* [Directions] Each record that follows is to be reproduced character for character, pictures excepted.

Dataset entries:

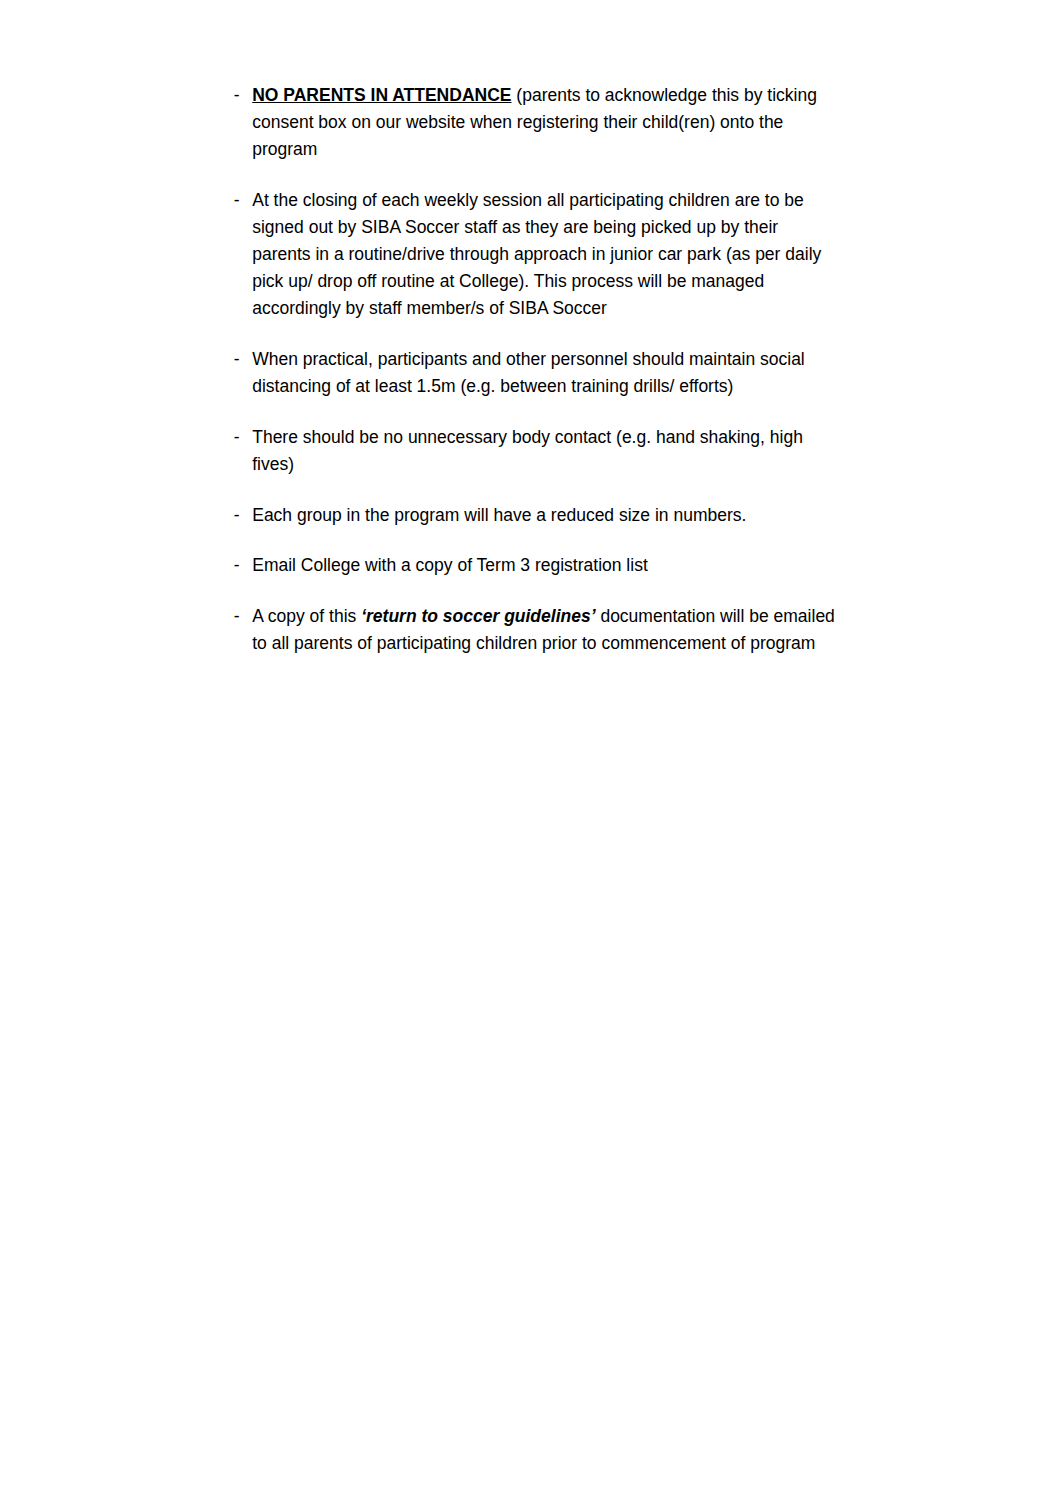NO PARENTS IN ATTENDANCE (parents to acknowledge this by ticking consent box on our website when registering their child(ren) onto the program
At the closing of each weekly session all participating children are to be signed out by SIBA Soccer staff as they are being picked up by their parents in a routine/drive through approach in junior car park (as per daily pick up/ drop off routine at College). This process will be managed accordingly by staff member/s of SIBA Soccer
When practical, participants and other personnel should maintain social distancing of at least 1.5m (e.g. between training drills/ efforts)
There should be no unnecessary body contact (e.g. hand shaking, high fives)
Each group in the program will have a reduced size in numbers.
Email College with a copy of Term 3 registration list
A copy of this ‘return to soccer guidelines’ documentation will be emailed to all parents of participating children prior to commencement of program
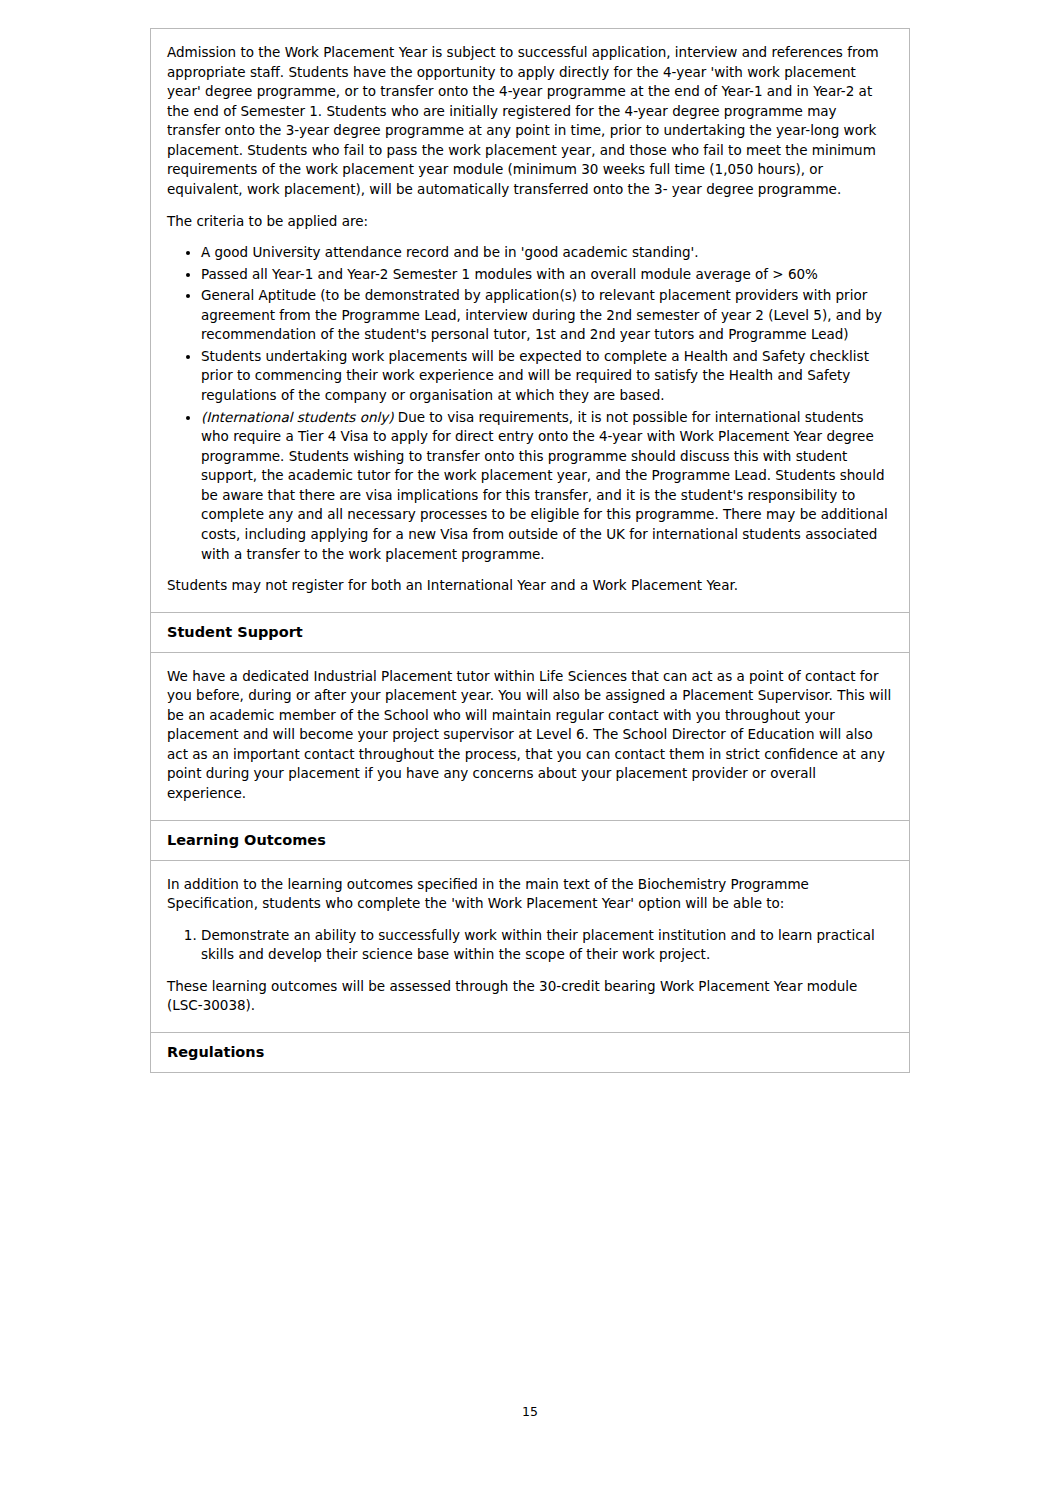Admission to the Work Placement Year is subject to successful application, interview and references from appropriate staff. Students have the opportunity to apply directly for the 4-year 'with work placement year' degree programme, or to transfer onto the 4-year programme at the end of Year-1 and in Year-2 at the end of Semester 1. Students who are initially registered for the 4-year degree programme may transfer onto the 3-year degree programme at any point in time, prior to undertaking the year-long work placement. Students who fail to pass the work placement year, and those who fail to meet the minimum requirements of the work placement year module (minimum 30 weeks full time (1,050 hours), or equivalent, work placement), will be automatically transferred onto the 3- year degree programme.
The criteria to be applied are:
A good University attendance record and be in 'good academic standing'.
Passed all Year-1 and Year-2 Semester 1 modules with an overall module average of > 60%
General Aptitude (to be demonstrated by application(s) to relevant placement providers with prior agreement from the Programme Lead, interview during the 2nd semester of year 2 (Level 5), and by recommendation of the student's personal tutor, 1st and 2nd year tutors and Programme Lead)
Students undertaking work placements will be expected to complete a Health and Safety checklist prior to commencing their work experience and will be required to satisfy the Health and Safety regulations of the company or organisation at which they are based.
(International students only) Due to visa requirements, it is not possible for international students who require a Tier 4 Visa to apply for direct entry onto the 4-year with Work Placement Year degree programme. Students wishing to transfer onto this programme should discuss this with student support, the academic tutor for the work placement year, and the Programme Lead. Students should be aware that there are visa implications for this transfer, and it is the student's responsibility to complete any and all necessary processes to be eligible for this programme. There may be additional costs, including applying for a new Visa from outside of the UK for international students associated with a transfer to the work placement programme.
Students may not register for both an International Year and a Work Placement Year.
Student Support
We have a dedicated Industrial Placement tutor within Life Sciences that can act as a point of contact for you before, during or after your placement year. You will also be assigned a Placement Supervisor. This will be an academic member of the School who will maintain regular contact with you throughout your placement and will become your project supervisor at Level 6. The School Director of Education will also act as an important contact throughout the process, that you can contact them in strict confidence at any point during your placement if you have any concerns about your placement provider or overall experience.
Learning Outcomes
In addition to the learning outcomes specified in the main text of the Biochemistry Programme Specification, students who complete the 'with Work Placement Year' option will be able to:
Demonstrate an ability to successfully work within their placement institution and to learn practical skills and develop their science base within the scope of their work project.
These learning outcomes will be assessed through the 30-credit bearing Work Placement Year module (LSC-30038).
Regulations
15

* [Result of this exercise]
NO PARENTS IN ATTENDANCE (parents to acknowledge this by ticking consent box on our website when registering their child(ren) onto the program
At the closing of each weekly session all participating children are to be signed out by SIBA Soccer staff as they are being picked up by their parents in a routine/drive through approach in junior car park (as per daily pick up/ drop off routine at College). This process will be managed accordingly by staff member/s of SIBA Soccer
When practical, participants and other personnel should maintain social distancing of at least 1.5m (e.g. between training drills/ efforts)
There should be no unnecessary body contact (e.g. hand shaking, high fives)
Each group in the program will have a reduced size in numbers.
Email College with a copy of Term 3 registration list
A copy of this ‘return to soccer guidelines’ documentation will be emailed to all parents of participating children prior to commencement of program
Admission to the Work Placement Year is subject to successful application, interview and references from appropriate staff. Students have the opportunity to apply directly for the 4-year 'with work placement year' degree programme, or to transfer onto the 4-year programme at the end of Year-1 and in Year-2 at the end of Semester 1. Students who are initially registered for the 4-year degree programme may transfer onto the 3-year degree programme at any point in time, prior to undertaking the year-long work placement. Students who fail to pass the work placement year, and those who fail to meet the minimum requirements of the work placement year module (minimum 30 weeks full time (1,050 hours), or equivalent, work placement), will be automatically transferred onto the 3- year degree programme.
The criteria to be applied are:
A good University attendance record and be in 'good academic standing'.
Passed all Year-1 and Year-2 Semester 1 modules with an overall module average of > 60%
General Aptitude (to be demonstrated by application(s) to relevant placement providers with prior agreement from the Programme Lead, interview during the 2nd semester of year 2 (Level 5), and by recommendation of the student's personal tutor, 1st and 2nd year tutors and Programme Lead)
Students undertaking work placements will be expected to complete a Health and Safety checklist prior to commencing their work experience and will be required to satisfy the Health and Safety regulations of the company or organisation at which they are based.
(International students only) Due to visa requirements, it is not possible for international students who require a Tier 4 Visa to apply for direct entry onto the 4-year with Work Placement Year degree programme. Students wishing to transfer onto this programme should discuss this with student support, the academic tutor for the work placement year, and the Programme Lead. Students should be aware that there are visa implications for this transfer, and it is the student's responsibility to complete any and all necessary processes to be eligible for this programme. There may be additional costs, including applying for a new Visa from outside of the UK for international students associated with a transfer to the work placement programme.
Students may not register for both an International Year and a Work Placement Year.
Student Support
We have a dedicated Industrial Placement tutor within Life Sciences that can act as a point of contact for you before, during or after your placement year. You will also be assigned a Placement Supervisor. This will be an academic member of the School who will maintain regular contact with you throughout your placement and will become your project supervisor at Level 6. The School Director of Education will also act as an important contact throughout the process, that you can contact them in strict confidence at any point during your placement if you have any concerns about your placement provider or overall experience.
Learning Outcomes
In addition to the learning outcomes specified in the main text of the Biochemistry Programme Specification, students who complete the 'with Work Placement Year' option will be able to:
Demonstrate an ability to successfully work within their placement institution and to learn practical skills and develop their science base within the scope of their work project.
These learning outcomes will be assessed through the 30-credit bearing Work Placement Year module (LSC-30038).
Regulations
15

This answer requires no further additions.